The stakes are high for retailers during the holiday shopping season and beyond: Revenue potential is massive, customer expectations are through the roof, and brand loyalty is on the line. Any mishaps—including a security breach—could spell disaster.
Vans owner VF Corp. unfortunately met that fate when it experienced a cyberattack that hampered its ability to fulfill some its orders prior to the holidays.

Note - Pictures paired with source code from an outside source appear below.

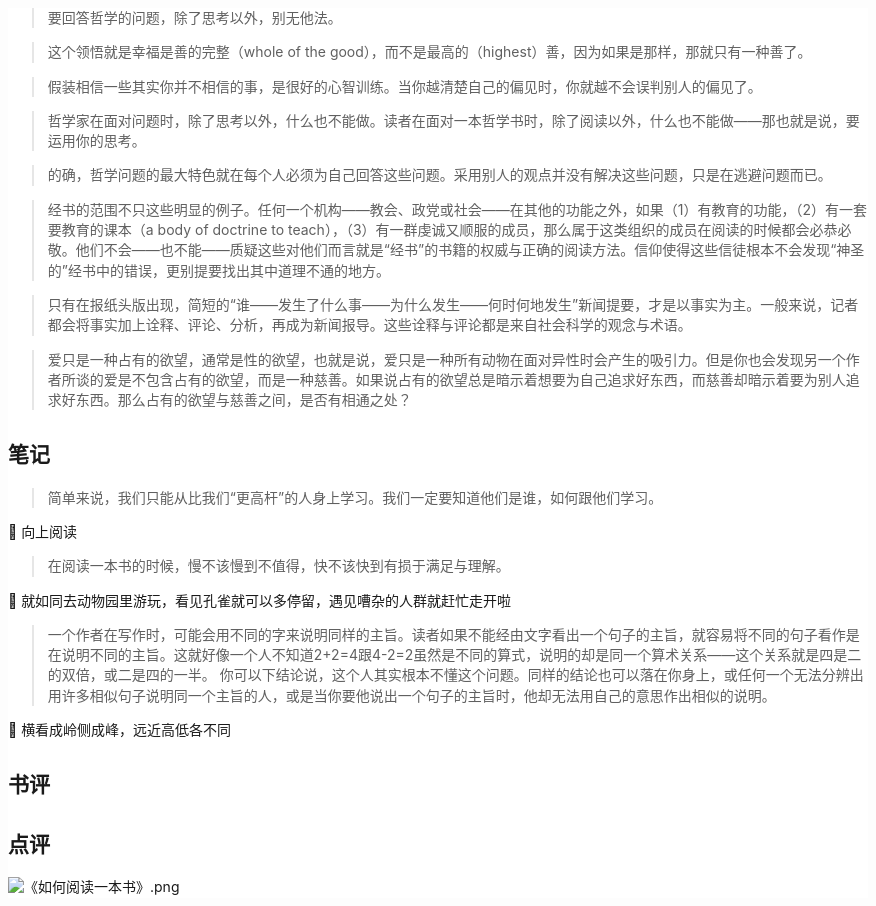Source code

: > 要回答哲学的问题，除了思考以外，别无他法。 

> 这个领悟就是幸福是善的完整（whole of the good），而不是最高的（highest）善，因为如果是那样，那就只有一种善了。 

> 假装相信一些其实你并不相信的事，是很好的心智训练。当你越清楚自己的偏见时，你就越不会误判别人的偏见了。 

> 哲学家在面对问题时，除了思考以外，什么也不能做。读者在面对一本哲学书时，除了阅读以外，什么也不能做——那也就是说，要运用你的思考。 

> 的确，哲学问题的最大特色就在每个人必须为自己回答这些问题。采用别人的观点并没有解决这些问题，只是在逃避问题而已。 

> 经书的范围不只这些明显的例子。任何一个机构——教会、政党或社会——在其他的功能之外，如果（1）有教育的功能，（2）有一套要教育的课本（a body of doctrine to teach），（3）有一群虔诚又顺服的成员，那么属于这类组织的成员在阅读的时候都会必恭必敬。他们不会——也不能——质疑这些对他们而言就是“经书”的书籍的权威与正确的阅读方法。信仰使得这些信徒根本不会发现“神圣的”经书中的错误，更别提要找出其中道理不通的地方。 

> 只有在报纸头版出现，简短的“谁——发生了什么事——为什么发生——何时何地发生”新闻提要，才是以事实为主。一般来说，记者都会将事实加上诠释、评论、分析，再成为新闻报导。这些诠释与评论都是来自社会科学的观念与术语。 

> 爱只是一种占有的欲望，通常是性的欲望，也就是说，爱只是一种所有动物在面对异性时会产生的吸引力。但是你也会发现另一个作者所谈的爱是不包含占有的欲望，而是一种慈善。如果说占有的欲望总是暗示着想要为自己追求好东西，而慈善却暗示着要为别人追求好东西。那么占有的欲望与慈善之间，是否有相通之处？

## 笔记


> 简单来说，我们只能从比我们“更高杆”的人身上学习。我们一定要知道他们是谁，如何跟他们学习。

💭 向上阅读

> 在阅读一本书的时候，慢不该慢到不值得，快不该快到有损于满足与理解。

💭 就如同去动物园里游玩，看见孔雀就可以多停留，遇见嘈杂的人群就赶忙走开啦

> 一个作者在写作时，可能会用不同的字来说明同样的主旨。读者如果不能经由文字看出一个句子的主旨，就容易将不同的句子看作是在说明不同的主旨。这就好像一个人不知道2+2=4跟4-2=2虽然是不同的算式，说明的却是同一个算术关系——这个关系就是四是二的双倍，或二是四的一半。
你可以下结论说，这个人其实根本不懂这个问题。同样的结论也可以落在你身上，或任何一个无法分辨出用许多相似句子说明同一个主旨的人，或是当你要他说出一个句子的主旨时，他却无法用自己的意思作出相似的说明。

💭 横看成岭侧成峰，远近高低各不同

## 书评


## 点评

![《如何阅读一本书》.png](https://static.7wate.com/img/2022/10/12/39d8eeed6d5e9.png)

As a result, the company’s stock dropped by 7%. The holiday shopping season has come and gone, but that doesn’t mean retailers can breathe easy just yet (or ever, really).
Retail companies are more vulnerable than ever to cyberattacks, and present a perfect target for hackers. They are especially prone to strained networks due to increased traffic and spikes in transactions during peak seasons or because an item got highlighted on social media, Further, with an employee turnover rate notoriously higher than other industries, there are huge opportunities for human error — depending on who you ask, anywhere from 88 to 95 percent of data breaches are caused by employee mistakes.
Application programming interface (API) security incidents for retail and e-commerce organizations are a particular concern, and are on the rise. APIs act as both an entry point and getaway car for hackers to steal private information. Securing them is challenging since retail companies have a massive number of APIs at any given time — many of which they’re unaware of.
They’re also indispensable. APIs play an essential role in helping retailers personalize digital experiences, streamline their operations, and provide seamless engagement for customers. Retail companies also use APIs to experiment and facilitate faster collaboration, enabling them to use data to create innovative experiences that increase customer engagement.
Given this, fortifying API security should be a top priority. Here are some of the key trends making retail companies increasingly susceptible to API attacks, and some ideas about how to mitigate the risk.
Social Commerce + Personalization + Pricing = APIs Galore
Social media platforms like Facebook, Instagram, and TikTok have become major e-commerce players, in part due to their seamlessly integrated shopping features that let users purchase products directly on the platform. Nearly half (47 percent) of U.S. consumers have made a purchase through social media, and a staggering 87 percent of shoppers say social media helps them make shopping decisions.
Additionally, consumers are increasingly seeking out personalized shopping experiences, and retailers are leveraging data analytics and artificial intelligence (AI) to provide customized products and shopping experiences. Finally, e-commerce retailers are facing pricing pressures: Since customers can quickly and easily check prices online, the pressure toward commoditization is greater than ever, especially when selling on platforms like Amazon, where pricing is always in flux.
APIs are a critical technology underpinning and powering these trends. With APIs, retailers can transform their systems and processes quickly and efficiently, benefiting both their business and customers. APIs make retailers more accessible to customers by enabling services like buy-online-pick up-in-store (BOPIS), curbside pickup, the fulfillment of orders through delivery partners, personalized online shopping recommendations, and social commerce integrations.
This expanded ecosystem drives innovation, but it also exposes retail companies to a growing cyber threat landscape. Cybercriminals are becoming smarter and more sophisticated by the day, and the gaps in security that APIs create are a prime attack vector.
Maintaining API Security Year-Round
To effectively address API security, retail organizations need a strategy that spans discovery, posture management, runtime protection, and API security testing. API security must be managed across each API’s entire lifecycle — not just at a single point in time (such as when a hacker is actively trying to steal a shopper’s credit card information, for example). Retail organizations can do this by embedding secure principles from the time they begin building a new application all the way through the API lifecycle.
Retailers can’t protect what they can’t see, so this process starts with discovery. This includes determining how many APIs the company has and what types of information traverse them. From there, retailers need the ability to analyze their APIs’ behavior to detect potential threats. This is a superhuman job that is best suited for automated, AI-based solutions that can identify a broad set of API vulnerabilities, including data leakage, data tampering, misconfigurations, data policy violations, suspicious behavior, and attacks.
Even if you have visibility and detection capabilities, API attacks still happen, so retail companies also need the ability to prevent attacks in real time, as well as to fix any misconfigurations. However, it’s easiest to prevent problems before they happen, so it’s important to actively test APIs as part of the software development lifecycle, in order to identify issues prior to production. This can save retailers a lot of pain, time and money.
As trends like social commerce and personalization continue to proliferate, more APIs will be necessary to “wow” customers with exceptional shopping experiences. By implementing a security strategy that safeguards APIs throughout the entire lifecycle, retail companies can protect customer data, prevent harmful breaches, and create a stellar customer experience that keeps buyers coming back — during holiday shopping season and beyond.
Karl Mattson is CISO at Noname Security.